Women who received tenofovir and FTC had a lower viral load two weeks after delivery. The investigators found that 63% of women who received these drugs had a viral load below 400 copies/ml compared to 53% of women in the control arm, a statistically significant difference (p = 0.043). Furthermore, amongst the women with detectable viral load at week two, it was lower in those who received tenofovir and FTC (mean 2500 copies/ml vs. 6300 copies/ml, p = 0.004).

Women who received tenofovir and FTC were much less likely to have NNRTI-resistant virus present at week two (RR, 0.27; 95% CI, 0 – 0.66) and week six (RR, 0.47; 95% CI, 0.29 – 0.76).

When the investigators analysed their results according to maternal viral load at the time of delivery, they found that the addition of tenofovir and FTC had the greatest benefit in terms of preventing NNRTI resistance for women whose viral load was 10,000 copies/ml or above (week two, p = 0.001; week six, p = 0.003).

NNRTI resistance mutations were found in 14% of women in the control arm, but just 3% of women in the tenofovir/FTC arm. No tenofovir, FTC or AZT resistance was detected.

The rate of mother-to-child transmission of HIV was 6% in the tenofovir/FTC arm and 8% in the control arm, a non-significant difference. Most of these transmissions occurred in the womb before AZT therapy was started.

No side-effects attributable to tenofovir or FTC were observed in either the mothers or their infants at weeks two and six. Creatinine, liver function and haemoglobin were comparable between the treatment and control arms.

“Addition of a single dose of combined tenofovir and emtricitabine to the antiretroviral prophylaxis regimen of short-course zidovudine and nevirapine effectively reduced the frequency of postpartum resistance to non-nucleoside reverse transcriptase inhibitors”, write the investigators.

The accompanying editorial is generally enthusiastic about the findings of the study. But it does point out that a number of questions about the safety and efficacy of this strategy remain unanswered. These include the risk of resistance for women with low viral loads (under 2000 copies/ml) and the risk of not only nevirapine but also tenofovir and FTC resistance for infants.

The authors of the editorial also question the circumstances in which tenofovir and FTC in addition to nevirapine might be used.

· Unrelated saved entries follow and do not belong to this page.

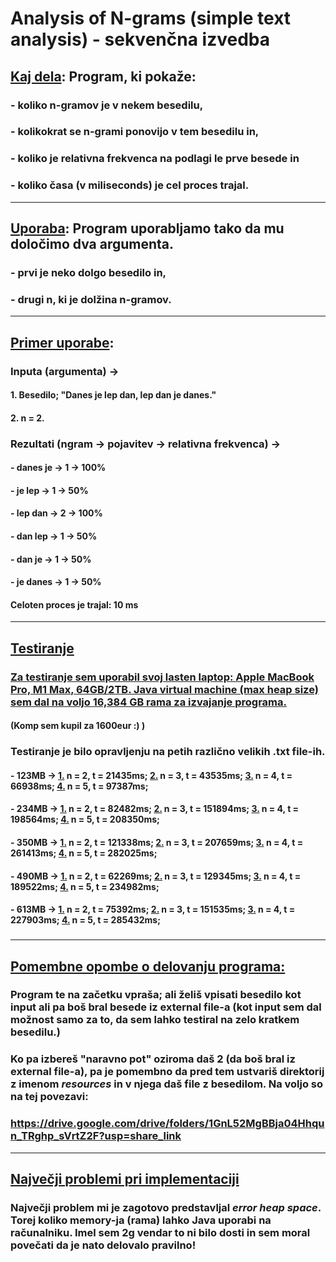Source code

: # Analysis of N-grams (simple text analysis) - sekvenčna izvedba



## <ins>Kaj dela</ins>: Program, ki pokaže: 
### - koliko n-gramov je v nekem besedilu,
### - kolikokrat se n-grami ponovijo v tem besedilu in,
### - koliko je relativna frekvenca na podlagi le prve besede in
### - koliko časa (v miliseconds) je cel proces trajal.

<hr>

## <ins>Uporaba</ins>: Program uporabljamo tako da mu določimo dva argumenta. 
### - prvi je neko dolgo besedilo in,
### - drugi n, ki je dolžina n-gramov.

<hr>

## <ins>Primer uporabe</ins>: 
### Inputa (argumenta) -> 
#### 1. Besedilo; "Danes je lep dan, lep dan je danes." 
#### 2. n = 2.


### Rezultati (ngram -> pojavitev -> relativna frekvenca) -> 
#### - danes je -> 1 -> 100%
#### - je lep -> 1 -> 50%
####  - lep dan -> 2 -> 100%
#### - dan lep -> 1 -> 50%
#### - dan je -> 1 -> 50%
#### - je danes -> 1 -> 50%
#### Celoten proces je trajal: 10 ms

<hr>

## <ins> Testiranje </ins>
### <ins>Za testiranje sem uporabil svoj lasten laptop: Apple MacBook Pro, M1 Max, 64GB/2TB. Java virtual machine (max heap size) sem dal na voljo 16,384 GB rama za izvajanje programa. </ins>
#### (Komp sem kupil za 1600eur :) )
### Testiranje je bilo opravljenju na petih različno velikih .txt file-ih.
#### - 123MB -> <ins>1.</ins> n = 2, t = 21435ms; <ins>2.</ins> n = 3, t = 43535ms; <ins>3.</ins> n = 4, t = 66938ms; <ins>4.</ins> n = 5, t = 97387ms;
#### - 234MB -> <ins>1.</ins> n = 2, t = 82482ms; <ins>2.</ins> n = 3, t = 151894ms; <ins>3.</ins> n = 4, t = 198564ms; <ins>4.</ins> n = 5, t = 208350ms;
#### - 350MB -> <ins>1.</ins> n = 2, t = 121338ms; <ins>2.</ins> n = 3, t = 207659ms; <ins>3.</ins> n = 4, t = 261413ms; <ins>4.</ins> n = 5, t = 282025ms;
#### - 490MB -> <ins>1.</ins> n = 2, t = 62269ms; <ins>2.</ins> n = 3, t = 129345ms; <ins>3.</ins> n = 4, t = 189522ms; <ins>4.</ins> n = 5, t = 234982ms;
#### - 613MB -> <ins>1.</ins> n = 2, t = 75392ms; <ins>2.</ins> n = 3, t = 151535ms; <ins>3.</ins> n = 4, t = 227903ms; <ins>4.</ins> n = 5, t = 285432ms;
###  
<hr>

## <ins>Pomembne opombe o delovanju programa: </ins>
### Program te na začetku vpraša; ali želiš vpisati besedilo kot input ali pa boš bral besede iz external file-a (kot input sem dal možnost samo za to, da sem lahko testiral na zelo kratkem besedilu.)
### Ko pa izbereš "naravno pot" oziroma daš 2 (da boš bral iz external file-a), pa je pomembno da pred tem ustvariš direktorij z imenom *resources* in v njega daš file z besedilom. Na voljo so na tej povezavi: 
### https://drive.google.com/drive/folders/1GnL52MgBBja04Hhqun_TRghp_sVrtZ2F?usp=share_link

 

<hr>

## <ins>Največji problemi pri implementaciji</ins>
### Največji problem mi je zagotovo predstavljal *error heap space*. Torej koliko memory-ja (rama) lahko Java uporabi na računalniku. Imel sem 2g vendar to ni bilo dosti in sem moral povečati da je nato delovalo pravilno! 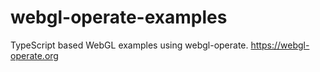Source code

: # webgl-operate-examples
TypeScript based WebGL examples using webgl-operate. https://webgl-operate.org
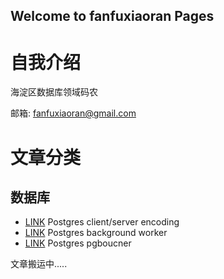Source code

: ## Welcome to fanfuxiaoran Pages

# 自我介绍
  海淀区数据库领域码农

  邮箱: fanfuxiaoran@gmail.com
# 文章分类
## 数据库
- [LINK](gp_encoding.md) Postgres client/server encoding
- [LINK](bgworker.md) Postgres background worker
- [LINK](pgboucner.md) Postgres pgboucner

文章搬运中.....
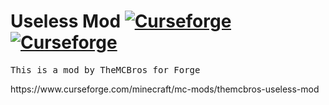 # Useless Mod [![Curseforge](http://cf.way2muchnoise.eu/full_322455_downloads.svg)](https://www.curseforge.com/minecraft/mc-mods/themcbros-useless-mod) [![Curseforge](http://cf.way2muchnoise.eu/versions/For%20MC_322455_all.svg)](https://www.curseforge.com/minecraft/mc-mods/themcbros-useless-mod)

<pre>This is a mod by TheMCBros for Forge<br /></pre>
</p>https://www.curseforge.com/minecraft/mc-mods/themcbros-useless-mod</p>
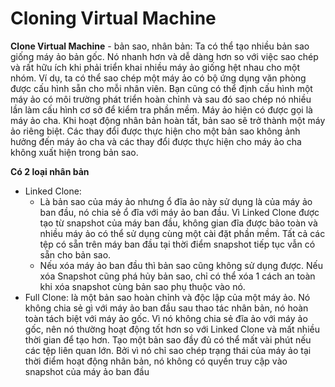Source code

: # Cloning Virtual Machine
**Clone Virtual Machine** - bản sao, nhân bản: Ta có thể tạo nhiều bản sao giống máy ảo bản gốc. Nó nhanh hơn và dễ dàng hơn so với việc sao chép và rất hữu ích khi phải triển khai nhiều máy ảo giống hệt nhau cho một nhóm. Ví dụ, ta có thể sao chép một máy ảo có bộ ứng dụng văn phòng được cấu hình sẵn cho mỗi nhân viên. Bạn cũng có thể định cấu hình một máy ảo có môi trường phát triển hoàn chỉnh và sau đó sao chép nó nhiều lần làm cấu hình cơ sở để kiểm tra phần mềm. Máy ảo hiện có được gọi là máy ảo cha. Khi hoạt động nhân bản hoàn tất, bản sao sẽ trở thành một máy ảo riêng biệt. Các thay đổi được thực hiện cho một bản sao không ảnh hưởng đến máy ảo cha và các thay đổi được thực hiện cho máy ảo cha không xuất hiện trong bản sao. 
 
 **Có 2 loại nhân bản** 
 * Linked Clone: 
   * Là bản sao của máy ảo nhưng ổ đĩa ảo này sử dụng là của máy ảo ban đầu, nó chia sẻ ổ đĩa với máy ảo ban đầu. Vì Linked Clone được tạo từ snapshot của máy ban đầu, không gian đĩa được bảo toàn và nhiều máy ảo có thể sử dụng cùng một cài đặt phần mềm. Tất cả các tệp có sẵn trên máy ban đầu tại thời điểm snapshot tiếp tục vẫn có sẵn cho bản sao.
   * Nếu xóa máy ảo ban đầu thì bản sao cũng không sử dụng được. Nếu xóa Snapshot cũng phá hủy bản sao, chỉ có thể xóa 1 cách an toàn khi xóa snapshot cùng bản sao phụ thuộc vào nó. 
 * Full Clone: là một bản sao hoàn chỉnh và độc lập của một máy ảo. Nó không chia sẻ gì với máy ảo ban đầu sau thao tác nhân bản, nó hoàn toàn tách biệt với máy ảo gốc. Vì nó không chia sẻ đĩa ảo với máy ảo gốc, nên nó thường hoạt động tốt hơn so với Linked Clone và mất nhiều thời gian để tạo hơn. Tạo một bản sao đầy đủ có thể mất vài phút nếu các tệp liên quan lớn. Bởi vì nó chỉ sao chép trạng thái của máy ảo tại thời điểm hoạt động nhân bản, nó không có quyền truy cập vào snapshot của máy ảo ban đầu
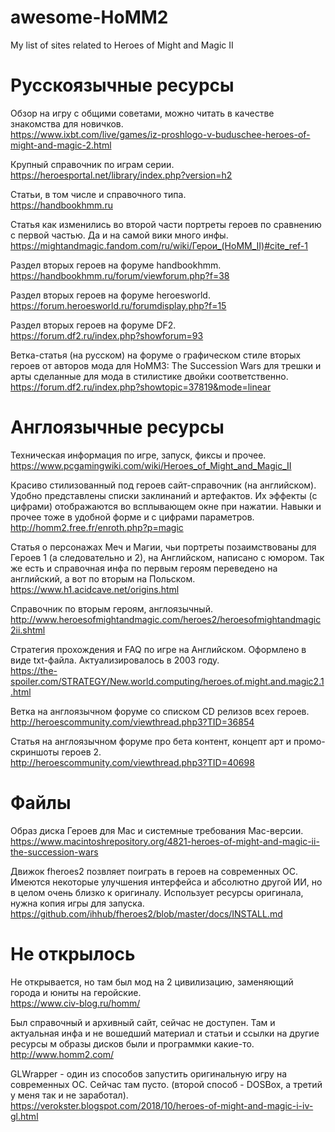 # awesome-HoMM2
My list of sites related to Нeroes of Might and Magic II

# Русскоязычные ресурсы
Обзор на игру с общими советами, можно читать в качестве знакомства для новичков. <br>
https://www.ixbt.com/live/games/iz-proshlogo-v-buduschee-heroes-of-might-and-magic-2.html

Крупный справочник по играм серии. <br>
https://heroesportal.net/library/index.php?version=h2

Статьи, в том числе и справочного типа. <br>
https://handbookhmm.ru

Статья как изменились во второй части портреты героев по сравнению с первой частью. Да и на самой вики много инфы. <br>
https://mightandmagic.fandom.com/ru/wiki/Герои_(HoMM_II)#cite_ref-1

Раздел вторых героев на форуме handbookhmm. <br>
https://handbookhmm.ru/forum/viewforum.php?f=38

Раздел вторых героев на форуме heroesworld. <br>
https://forum.heroesworld.ru/forumdisplay.php?f=15

Раздел вторых героев на форуме DF2. <br>
https://forum.df2.ru/index.php?showforum=93

Ветка-статья (на русском) на форуме о графическом стиле вторых героев от авторов мода для HoMM3: The Succession Wars для трешки и арты сделанные для мода в стилистике двойки соответственно. <br>
https://forum.df2.ru/index.php?showtopic=37819&mode=linear



# Англоязычные ресурсы
Техническая информация по игре, запуск, фиксы и прочее. <br>
https://www.pcgamingwiki.com/wiki/Heroes_of_Might_and_Magic_II

Красиво стилизованный под героев сайт-справочник (на английском). Удобно представлены списки заклинаний и артефактов. Их эффекты (с цифрами) отображаются во всплывающем окне при нажатии. Навыки и прочее тоже в удобной форме и с цифрами параметров. <br>
http://homm2.free.fr/enroth.php?p=magic

Статья о персонажах Меч и Магии, чьи портреты позаимствованы для Героев 1 (а следовательно и 2), на Английском, написано с юмором. Так же есть и справочная инфа по первым героям переведено на английский, а вот по вторым на Польском. <br>
https://www.h1.acidcave.net/origins.html

Справочник по вторым героям, англоязычный. <br>
http://www.heroesofmightandmagic.com/heroes2/heroesofmightandmagic2ii.shtml

Стратегия прохождения и FAQ по игре на Английском. Оформлено в виде txt-файла. Актуализировалось в 2003 году. <br>
https://the-spoiler.com/STRATEGY/New.world.computing/heroes.of.might.and.magic2.1.html

Ветка на англоязычном форуме со списком CD релизов всех героев. <br>
http://heroescommunity.com/viewthread.php3?TID=36854

Статья на англоязычном форуме про бета контент, концепт арт и промо-скриншоты героев 2. <br>
http://heroescommunity.com/viewthread.php3?TID=40698

# Файлы
Образ диска Героев для Mac и системные требования Mac-версии. <br>
https://www.macintoshrepository.org/4821-heroes-of-might-and-magic-ii-the-succession-wars

Движок fheroes2 позвляет поиграть в героев на современных ОС. Имеются некоторые улучшения интерфейса и абсолютно другой ИИ, но в целом очень близко к оригиналу. Использует ресурсы оригинала, нужна копия игры для запуска. <br>
https://github.com/ihhub/fheroes2/blob/master/docs/INSTALL.md

# Не открылось
Не открывается, но там был мод на 2 цивилизацию, заменяющий города и юниты на геройские. <br>
https://www.civ-blog.ru/homm/

Был справочный и архивный сайт, сейчас не доступен. Там и актуальная инфа и не вошедший материал и статьи и ссылки на другие ресурсы м образы дисков были и программки какие-то. <br>
http://www.homm2.com/

GLWrapper - один из способов запустить оригинальную игру на современных ОС. Сейчас там пусто. (второй способ - DOSBox, а третий у меня так и не заработал). <br>
https://verokster.blogspot.com/2018/10/heroes-of-might-and-magic-i-iv-gl.html

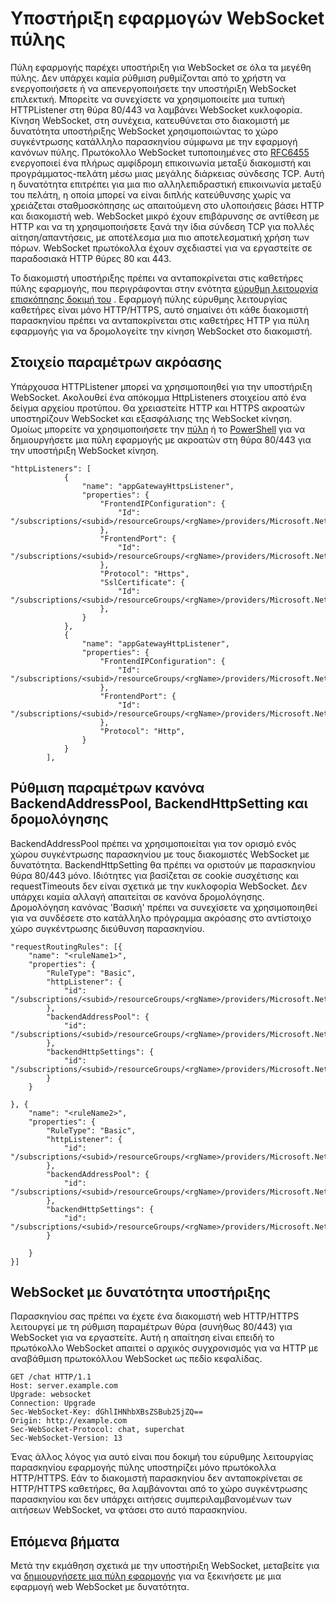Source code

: <properties
   pageTitle="Υποστήριξη εφαρμογών πύλης WebSocket | Microsoft Azure"
   description="Αυτή η σελίδα παρέχει μια επισκόπηση της υπηρεσίας υποστήριξης της εφαρμογής πύλης WebSocket."
   documentationCenter="na"
   services="application-gateway"
   authors="amsriva"
   manager="rossort"
   editor="amsriva"/>
<tags
   ms.service="application-gateway"
   ms.devlang="na"
   ms.topic="article"
   ms.tgt_pltfrm="na"
   ms.workload="infrastructure-services"
   ms.date="09/16/2016"
   ms.author="amsriva"/>

# <a name="application-gateway-websocket-support"></a>Υποστήριξη εφαρμογών WebSocket πύλης

Πύλη εφαρμογής παρέχει υποστήριξη για WebSocket σε όλα τα μεγέθη πύλης. Δεν υπάρχει καμία ρύθμιση ρυθμίζονται από το χρήστη να ενεργοποιήσετε ή να απενεργοποιήσετε την υποστήριξη WebSocket επιλεκτική. Μπορείτε να συνεχίσετε να χρησιμοποιείτε μια τυπική HTTPListener στη θύρα 80/443 να λαμβάνει WebSocket κυκλοφορία. Κίνηση WebSocket, στη συνέχεια, κατευθύνεται στο διακομιστή με δυνατότητα υποστήριξης WebSocket χρησιμοποιώντας το χώρο συγκέντρωσης κατάλληλο παρασκηνίου σύμφωνα με την εφαρμογή κανόνων πύλης. Πρωτόκολλο WebSocket τυποποιημένες στο [RFC6455](https://tools.ietf.org/html/rfc6455) ενεργοποιεί ένα πλήρως αμφίδρομη επικοινωνία μεταξύ διακομιστή και προγράμματος-πελάτη μέσω μιας μεγάλης διάρκειας σύνδεσης TCP. Αυτή η δυνατότητα επιτρέπει για μια πιο αλληλεπιδραστική επικοινωνία μεταξύ του πελάτη, η οποία μπορεί να είναι διπλής κατεύθυνσης χωρίς να χρειάζεται σταθμοσκόπησης ως απαιτούμενη στο υλοποιήσεις βάσει HTTP και διακομιστή web.  WebSocket μικρό έχουν επιβάρυνσης σε αντίθεση με HTTP και να τη χρησιμοποιήσετε ξανά την ίδια σύνδεση TCP για πολλές αίτηση/απαντήσεις, με αποτέλεσμα μια πιο αποτελεσματική χρήση των πόρων. WebSocket πρωτόκολλα έχουν σχεδιαστεί για να εργαστείτε σε παραδοσιακά HTTP θύρες 80 και 443.

Το διακομιστή υποστήριξης πρέπει να ανταποκρίνεται στις καθετήρες πύλης εφαρμογής, που περιγράφονται στην ενότητα [εύρυθμη λειτουργία επισκόπησης δοκιμή του](application-gateway-probe-overview.md) . Εφαρμογή πύλης εύρυθμης λειτουργίας καθετήρες είναι μόνο HTTP/HTTPS, αυτό σημαίνει ότι κάθε διακομιστή παρασκηνίου πρέπει να ανταποκρίνεται στις καθετήρες HTTP για πύλη εφαρμογής για να δρομολογείτε την κίνηση WebSocket στο διακομιστή.

## <a name="listener-configuration-element"></a>Στοιχείο παραμέτρων ακρόασης

Υπάρχουσα HTTPListener μπορεί να χρησιμοποιηθεί για την υποστήριξη WebSocket. Ακολουθεί ένα απόκομμα HttpListeners στοιχείου από ένα δείγμα αρχείου προτύπου. Θα χρειαστείτε HTTP και HTTPS ακροατών υποστηρίζουν WebSocket και εξασφάλισης της WebSocket κίνηση. Ομοίως μπορείτε να χρησιμοποιήσετε την [πύλη](application-gateway-create-gateway-portal.md) ή το [PowerShell](application-gateway-create-gateway-arm.md) για να δημιουργήσετε μια πύλη εφαρμογής με ακροατών στη θύρα 80/443 για την υποστήριξη WebSocket κίνηση.


    "httpListeners": [
                {
                    "name": "appGatewayHttpsListener",
                    "properties": {
                        "FrontendIPConfiguration": {
                            "Id": "/subscriptions/<subid>/resourceGroups/<rgName>/providers/Microsoft.Network/applicationGateways/applicationGateway1/frontendIPConfigurations/DefaultFrontendPublicIP"
                        },
                        "FrontendPort": {
                            "Id": "/subscriptions/<subid>/resourceGroups/<rgName>/providers/Microsoft.Network/applicationGateways/applicationGateway1/frontendPorts/appGatewayFrontendPort443'"
                        },
                        "Protocol": "Https",
                        "SslCertificate": {
                            "Id": "/subscriptions/<subid>/resourceGroups/<rgName>/providers/Microsoft.Network/applicationGateways/applicationGateway1/sslCertificates/appGatewaySslCert1'"
                        },
                    }
                },
                {
                    "name": "appGatewayHttpListener",
                    "properties": {
                        "FrontendIPConfiguration": {
                            "Id": "/subscriptions/<subid>/resourceGroups/<rgName>/providers/Microsoft.Network/applicationGateways/applicationGateway1/frontendIPConfigurations/appGatewayFrontendIP'"
                        },
                        "FrontendPort": {
                            "Id": "/subscriptions/<subid>/resourceGroups/<rgName>/providers/Microsoft.Network/applicationGateways/applicationGateway1/frontendPorts/appGatewayFrontendPort80'"
                        },
                        "Protocol": "Http",
                    }
                }
            ],

## <a name="backendaddresspool-backendhttpsetting-and-routing-rule-configuration"></a>Ρύθμιση παραμέτρων κανόνα BackendAddressPool, BackendHttpSetting και δρομολόγησης

BackendAddressPool πρέπει να χρησιμοποιείται για τον ορισμό ενός χώρου συγκέντρωσης παρασκηνίου με τους διακομιστές WebSocket με δυνατότητα. BackendHttpSetting θα πρέπει να οριστούν με παρασκηνίου θύρα 80/443 μόνο. Ιδιότητες για βασίζεται σε cookie συσχέτισης και requestTimeouts δεν είναι σχετικά με την κυκλοφορία WebSocket. Δεν υπάρχει καμία αλλαγή απαιτείται σε κανόνα δρομολόγησης. Δρομολόγηση κανόνας 'Βασική' πρέπει να συνεχίσετε να χρησιμοποιηθεί για να συνδέσετε στο κατάλληλο πρόγραμμα ακρόασης στο αντίστοιχο χώρο συγκέντρωσης διεύθυνση παρασκηνίου. 

    "requestRoutingRules": [{
        "name": "<ruleName1>",
        "properties": {
            "RuleType": "Basic",
            "httpListener": {
                "id": "/subscriptions/<subid>/resourceGroups/<rgName>/providers/Microsoft.Network/applicationGateways/applicationGateway1/httpListeners/appGatewayHttpsListener')]"
            },
            "backendAddressPool": {
                "id": "/subscriptions/<subid>/resourceGroups/<rgName>/providers/Microsoft.Network/applicationGateways/applicationGateway1/backendAddressPools/ContosoServerPool')]"
            },
            "backendHttpSettings": {
                "id": "/subscriptions/<subid>/resourceGroups/<rgName>/providers/Microsoft.Network/applicationGateways/applicationGateway1/backendHttpSettingsCollection/appGatewayBackendHttpSettings')]"
            }
        }

    }, {
        "name": "<ruleName2>",
        "properties": {
            "RuleType": "Basic",
            "httpListener": {
                "id": "/subscriptions/<subid>/resourceGroups/<rgName>/providers/Microsoft.Network/applicationGateways/applicationGateway1/httpListeners/appGatewayHttpListener')]"
            },
            "backendAddressPool": {
                "id": "/subscriptions/<subid>/resourceGroups/<rgName>/providers/Microsoft.Network/applicationGateways/applicationGateway1/backendAddressPools/ContosoServerPool')]"
            },
            "backendHttpSettings": {
                "id": "/subscriptions/<subid>/resourceGroups/<rgName>/providers/Microsoft.Network/applicationGateways/applicationGateway1/backendHttpSettingsCollection/appGatewayBackendHttpSettings')]"
            }

        }
    }]

## <a name="websocket-enabled-backend"></a>WebSocket με δυνατότητα υποστήριξης

Παρασκηνίου σας πρέπει να έχετε ένα διακομιστή web HTTP/HTTPS λειτουργεί με τη ρύθμιση παραμέτρων θύρα (συνήθως 80/443) για WebSocket για να εργαστείτε. Αυτή η απαίτηση είναι επειδή το πρωτόκολλο WebSocket απαιτεί ο αρχικός συγχρονισμός για να HTTP με αναβάθμιση πρωτοκόλλου WebSocket ως πεδίο κεφαλίδας.

    GET /chat HTTP/1.1
    Host: server.example.com
    Upgrade: websocket
    Connection: Upgrade
    Sec-WebSocket-Key: dGhlIHNhbXBsZSBub25jZQ==
    Origin: http://example.com
    Sec-WebSocket-Protocol: chat, superchat
    Sec-WebSocket-Version: 13

Ένας άλλος λόγος για αυτό είναι που δοκιμή του εύρυθμης λειτουργίας παρασκηνίου εφαρμογής πύλης υποστηρίζει μόνο πρωτόκολλα HTTP/HTTPS. Εάν το διακομιστή παρασκηνίου δεν ανταποκρίνεται σε HTTP/HTTPS καθετήρες, θα λαμβάνονται από το χώρο συγκέντρωσης παρασκηνίου και δεν υπάρχει αιτήσεις συμπεριλαμβανομένων των αιτήσεων WebSocket, να φτάσει στο αυτό παρασκηνίου.

## <a name="next-steps"></a>Επόμενα βήματα

Μετά την εκμάθηση σχετικά με την υποστήριξη WebSocket, μεταβείτε για να [δημιουργήσετε μια πύλη εφαρμογής](application-gateway-create-gateway.md) για να ξεκινήσετε με μια εφαρμογή web WebSocket με δυνατότητα.
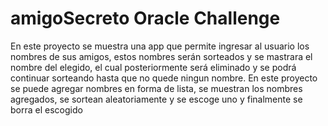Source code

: # amigoSecreto Oracle Challenge
<h10>En este proyecto se muestra una app que permite ingresar al usuario</h10>
<h10>los nombres de sus amigos, estos nombres serán sorteados y se mastrara el nombre del elegido, el cual posteriormente será eliminado y se podrá continuar sorteando hasta que no quede ningun nombre. En este proyecto se puede agregar nombres en forma de lista, se muestran los nombres agregados, se sortean aleatoriamente y se escoge uno y finalmente se borra el escogido</h10>
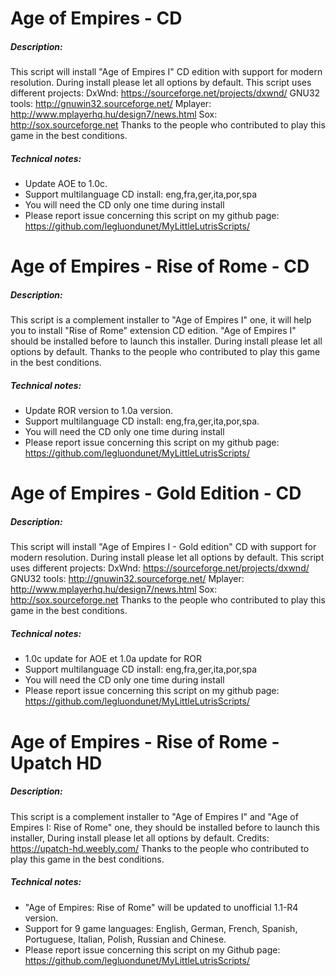 # Age of Empires - CD

##### Description:
This script will install "Age of Empires I" CD edition with support for modern resolution.
During install please let all options by default.
This script uses different projects:
DxWnd: https://sourceforge.net/projects/dxwnd/
GNU32 tools: http://gnuwin32.sourceforge.net/
Mplayer: http://www.mplayerhq.hu/design7/news.html
Sox: http://sox.sourceforge.net
Thanks to the people who contributed to play this game in the best conditions.

##### Technical notes:
- Update AOE to 1.0c.
- Support multilanguage CD install: eng,fra,ger,ita,por,spa
- You will need the CD only one time during install
- Please report issue concerning this script on my github page:
https://github.com/legluondunet/MyLittleLutrisScripts/

# Age of Empires - Rise of Rome - CD

##### Description:
This script is a complement installer to "Age of Empires I" one,  it will help you to install "Rise of Rome" extension CD edition.
"Age of Empires I" should be installed before to launch this installer.
During install please let all options by default.
Thanks to the people who contributed to play this game in the best conditions.

##### Technical notes:
- Update ROR version to 1.0a version.
- Support multilanguage CD install: eng,fra,ger,ita,por,spa.
- You will need the CD only one time during install
- Please report issue concerning this script on my github page:
https://github.com/legluondunet/MyLittleLutrisScripts/

# Age of Empires - Gold Edition - CD

##### Description:
This script will install "Age of Empires I - Gold edition" CD with support for modern resolution.
During install please let all options by default.
This script uses different projects:
DxWnd: https://sourceforge.net/projects/dxwnd/
GNU32 tools: http://gnuwin32.sourceforge.net/
Mplayer: http://www.mplayerhq.hu/design7/news.html
Sox: http://sox.sourceforge.net
Thanks to the people who contributed to play this game in the best conditions.

##### Technical notes:
- 1.0c update for AOE et 1.0a update for ROR
- Support multilanguage CD install: eng,fra,ger,ita,por,spa
- You will need the CD only one time during install
- Please report issue concerning this script on my github page:
https://github.com/legluondunet/MyLittleLutrisScripts/

# Age of Empires - Rise of Rome - Upatch HD

##### Description:
This script is a complement installer to "Age of Empires I" and "Age of Empires I: Rise of Rome" one, they should be installed before to launch this installer, 
During install please let all options by default.
Credits: https://upatch-hd.weebly.com/
Thanks to the people who contributed to play this game in the best conditions.

##### Technical notes:
- "Age of Empires: Rise of Rome" will be updated to unofficial 1.1-R4 version.
- Support for 9 game languages: English, German, French, Spanish, Portuguese, Italian, Polish, Russian and Chinese.
- Please report issue concerning this script on my Github page:
https://github.com/legluondunet/MyLittleLutrisScripts/
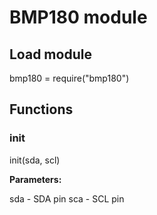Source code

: # BMP180 module

## Load module

bmp180 = require("bmp180")

## Functions
### init
init(sda, scl)

**Parameters:**

sda - SDA pin
sca - SCL pin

They note, “combination three-drug prophylaxis might in the future be increasingly available to all pregnant HIV-1-infected women regardless of CD4 cell count, which would make single-dose nevirapine obsolete.”

Nevertheless they conclude that the study shows “that addition of single-dose tenofovir/emtricitabine to short-course [AZT] and single-dose nevirapine…is effective and feasible”.

Reference

Chi BH et al. Single-dose tenofovir and emtricitabine for reduction of viral resistance to non-nucleoside reverse transcriptase inhibitor drugs in women given intrapartum nevirapine for perinatal HIV prevention: an open-label randomised trial. The Lancet (published online November 7th, 2007).

Lockman S et al. Reduction of HIV-1 drug resistance after intrapartum single-dose nevirapine The Lancet (published online November 7th, 2007).